Central Minnesota Community Corrections, which has adult and juvenile probation services and the juvenile detention facility in Brainerd, is supported in part by the three counties. The juvenile center, which has beds in both a secure locked wing and a programming wing, has been hemorrhaging cash, a point of contention for months.
Central Minnesota Community Corrections has operated a secure detention center for youth since 1991.
Following a history of a shortage of beds, a newer and larger juvenile detention center began operating in 2000.
The detention facility has a 16-bed secure detention wing and a 24-bed corrections programming wing, leasing space from a Crow Wing County-owned building in Brainerd.
The juvenile center costs about $1 million a year to operate.
In an effort to fix the problem, the counties hired Michael Kafka as CMCC executive director in February. The number of juveniles using programs has been dropping. One ongoing issue is whether programming at the secure facility is meeting needs of agencies who make placement decisions. When placing juveniles in facilities, the trend has been to seek the least restrictive setting.
Kafka analyzed current operations and presented Monday a plan to convert the now-idle programming wing to a non-secure facility. The juvenile detention facility has a facility administrator, a supervisor, a secretary and 14 full-time equivalent line staff. Commissioners previously cut two case managers.
Tim Houle, Morrison County administrator, said the bottom line is whether the center can offer competitive programming services that will bring juveniles into the facility. Several commissioners were reluctant to put more money into the facility without more information on minimum staffing requirements.
Kafka said he would provide details of jobs and duties by May 31. He suggested a 10-12 bed non-secure programming wing for boys only. By fall Kafka said they could assess whether the plan was working. One idea included adding a therapy program for juveniles and their families. By year's end, if the programming wing was full, the revenues would help offset costs of the secure or locked detention wing. In 2006, Kafka said 10-12 juveniles in the non-secure wing could bring in $150,000 in new financing for the center. Future options include programming for girls and the possibility of a charter school with expansion of psycho-educational programs.
"All I'm asking for now is a commitment to go down this path," Kafka said.
Crow Wing County commissioners Ed Larsen and Gary Walters questioned staffing levels. Walters said if the information on minimum staffing levels is not available in May he will vote to shut the center down and fire people. Larsen admitted to a high level of frustration.
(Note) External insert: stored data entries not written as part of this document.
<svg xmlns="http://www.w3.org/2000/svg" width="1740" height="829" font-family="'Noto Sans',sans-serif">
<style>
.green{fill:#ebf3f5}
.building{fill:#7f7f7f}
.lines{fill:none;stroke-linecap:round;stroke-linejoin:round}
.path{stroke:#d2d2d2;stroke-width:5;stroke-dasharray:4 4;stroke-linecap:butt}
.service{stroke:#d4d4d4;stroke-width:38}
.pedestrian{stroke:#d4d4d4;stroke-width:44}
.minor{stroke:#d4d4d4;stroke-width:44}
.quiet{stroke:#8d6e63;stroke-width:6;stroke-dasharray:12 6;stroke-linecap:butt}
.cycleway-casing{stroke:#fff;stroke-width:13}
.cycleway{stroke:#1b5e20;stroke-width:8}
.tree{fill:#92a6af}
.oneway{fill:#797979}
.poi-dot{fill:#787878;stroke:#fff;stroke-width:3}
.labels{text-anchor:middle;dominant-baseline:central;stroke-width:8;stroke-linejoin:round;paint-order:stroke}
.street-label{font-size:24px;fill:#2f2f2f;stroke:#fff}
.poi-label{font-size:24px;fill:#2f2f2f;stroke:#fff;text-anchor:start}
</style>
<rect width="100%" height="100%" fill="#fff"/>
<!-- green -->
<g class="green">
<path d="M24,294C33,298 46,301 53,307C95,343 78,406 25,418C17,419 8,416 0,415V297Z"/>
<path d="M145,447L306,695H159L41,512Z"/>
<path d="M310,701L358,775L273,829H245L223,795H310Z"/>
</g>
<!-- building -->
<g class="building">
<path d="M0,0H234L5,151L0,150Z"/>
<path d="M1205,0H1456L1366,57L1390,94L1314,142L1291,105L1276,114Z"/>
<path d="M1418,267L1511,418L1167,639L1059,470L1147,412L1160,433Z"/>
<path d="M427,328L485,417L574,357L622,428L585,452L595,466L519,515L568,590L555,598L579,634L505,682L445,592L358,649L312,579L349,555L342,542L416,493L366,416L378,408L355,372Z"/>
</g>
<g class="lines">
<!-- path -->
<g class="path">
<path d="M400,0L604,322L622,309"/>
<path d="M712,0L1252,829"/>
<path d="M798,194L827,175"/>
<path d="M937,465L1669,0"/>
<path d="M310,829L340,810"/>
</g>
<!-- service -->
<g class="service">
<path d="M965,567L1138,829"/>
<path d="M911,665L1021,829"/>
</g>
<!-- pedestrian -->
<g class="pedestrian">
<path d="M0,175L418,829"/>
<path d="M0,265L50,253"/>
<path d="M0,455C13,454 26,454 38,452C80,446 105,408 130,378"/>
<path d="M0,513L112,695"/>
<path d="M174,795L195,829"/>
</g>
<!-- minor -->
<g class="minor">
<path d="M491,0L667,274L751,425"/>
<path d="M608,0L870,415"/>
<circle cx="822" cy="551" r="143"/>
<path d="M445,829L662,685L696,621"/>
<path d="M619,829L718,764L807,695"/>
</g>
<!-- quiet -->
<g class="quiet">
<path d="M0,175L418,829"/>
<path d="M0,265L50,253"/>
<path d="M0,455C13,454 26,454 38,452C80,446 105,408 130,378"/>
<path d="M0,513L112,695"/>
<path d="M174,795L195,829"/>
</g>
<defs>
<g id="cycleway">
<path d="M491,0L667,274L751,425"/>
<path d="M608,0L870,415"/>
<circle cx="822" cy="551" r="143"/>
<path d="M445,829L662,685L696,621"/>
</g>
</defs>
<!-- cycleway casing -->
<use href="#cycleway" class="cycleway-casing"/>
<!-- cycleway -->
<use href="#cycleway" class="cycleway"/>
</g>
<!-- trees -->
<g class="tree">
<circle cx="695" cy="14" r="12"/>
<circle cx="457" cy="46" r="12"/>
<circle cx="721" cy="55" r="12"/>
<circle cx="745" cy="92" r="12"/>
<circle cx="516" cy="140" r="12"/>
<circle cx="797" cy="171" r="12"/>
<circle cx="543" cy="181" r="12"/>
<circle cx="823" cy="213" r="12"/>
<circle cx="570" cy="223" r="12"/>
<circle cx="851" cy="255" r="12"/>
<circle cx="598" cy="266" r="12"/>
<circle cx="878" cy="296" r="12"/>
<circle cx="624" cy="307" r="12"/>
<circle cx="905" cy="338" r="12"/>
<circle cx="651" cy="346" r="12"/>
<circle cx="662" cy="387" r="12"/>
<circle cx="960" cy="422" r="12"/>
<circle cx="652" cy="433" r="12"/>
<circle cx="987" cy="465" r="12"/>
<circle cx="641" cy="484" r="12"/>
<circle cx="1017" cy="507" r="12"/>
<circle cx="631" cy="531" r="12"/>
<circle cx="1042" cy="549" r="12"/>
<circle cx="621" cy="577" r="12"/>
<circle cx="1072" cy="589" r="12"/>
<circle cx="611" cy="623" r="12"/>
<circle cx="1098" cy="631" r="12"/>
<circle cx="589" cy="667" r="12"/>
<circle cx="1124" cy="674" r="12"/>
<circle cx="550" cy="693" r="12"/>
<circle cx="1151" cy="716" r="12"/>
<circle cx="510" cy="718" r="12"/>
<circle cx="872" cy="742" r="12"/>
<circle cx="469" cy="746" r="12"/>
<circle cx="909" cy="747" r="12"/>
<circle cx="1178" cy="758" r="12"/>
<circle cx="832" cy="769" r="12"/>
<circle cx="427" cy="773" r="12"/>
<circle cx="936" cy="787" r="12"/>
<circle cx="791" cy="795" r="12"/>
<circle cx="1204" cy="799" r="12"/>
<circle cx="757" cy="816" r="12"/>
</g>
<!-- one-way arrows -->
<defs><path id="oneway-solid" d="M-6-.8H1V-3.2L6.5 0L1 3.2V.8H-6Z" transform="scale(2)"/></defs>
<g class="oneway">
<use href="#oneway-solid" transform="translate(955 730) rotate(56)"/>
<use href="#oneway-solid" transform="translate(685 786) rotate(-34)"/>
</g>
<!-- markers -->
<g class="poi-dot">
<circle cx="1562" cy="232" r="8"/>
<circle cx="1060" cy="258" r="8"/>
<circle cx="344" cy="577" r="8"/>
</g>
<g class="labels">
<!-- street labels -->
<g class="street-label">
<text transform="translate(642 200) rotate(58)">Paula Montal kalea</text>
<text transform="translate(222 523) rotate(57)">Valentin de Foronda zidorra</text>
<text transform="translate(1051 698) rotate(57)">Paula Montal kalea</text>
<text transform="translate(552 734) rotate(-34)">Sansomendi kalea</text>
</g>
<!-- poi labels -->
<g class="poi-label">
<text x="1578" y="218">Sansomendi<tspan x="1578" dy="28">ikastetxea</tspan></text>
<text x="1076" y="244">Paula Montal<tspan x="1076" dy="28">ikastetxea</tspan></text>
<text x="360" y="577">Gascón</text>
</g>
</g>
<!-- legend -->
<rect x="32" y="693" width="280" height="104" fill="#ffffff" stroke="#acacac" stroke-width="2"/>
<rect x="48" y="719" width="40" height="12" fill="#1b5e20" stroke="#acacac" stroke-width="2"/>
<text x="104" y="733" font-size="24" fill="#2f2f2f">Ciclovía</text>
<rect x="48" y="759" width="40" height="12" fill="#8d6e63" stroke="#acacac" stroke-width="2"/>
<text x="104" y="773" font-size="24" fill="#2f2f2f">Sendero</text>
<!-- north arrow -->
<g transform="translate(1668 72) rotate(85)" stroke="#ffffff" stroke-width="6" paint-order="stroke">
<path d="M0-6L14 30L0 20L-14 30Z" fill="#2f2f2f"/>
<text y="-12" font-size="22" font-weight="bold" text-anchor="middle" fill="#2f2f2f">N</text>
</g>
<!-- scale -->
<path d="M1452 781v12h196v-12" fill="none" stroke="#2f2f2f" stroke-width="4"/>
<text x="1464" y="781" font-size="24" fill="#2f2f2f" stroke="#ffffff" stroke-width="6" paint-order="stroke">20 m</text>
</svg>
"I can do this," Kafka said. "I know how to do this. It's not as simple as just cutting positions."
Paul Bailey, Aitkin County commissioner, said shutting down the detention center will not end the counties' costs in handling juveniles as they are sent to other facilities farther away.
"How you can't cash flow this thing has always been a mystery to me," Houle said. "There is a point where it is just cheaper to shut it down."
Don Meyer, Morrison County commissioner, said crime is costly and they cannot always expect to make money or break even. Meyer said he wanted to pursue the plan, noting they couldn't be blind to expenses but had to take care of juveniles.
Another issue is working with the union agreement. Kafka said wages are not an issue but scheduling is with language that has people working just one weekend a month. Scott Arneson, Aitkin County administrator, said the union sent a letter saying they were willing to talk about the contract and to make the center successful. Commissioners expect to meet again in May.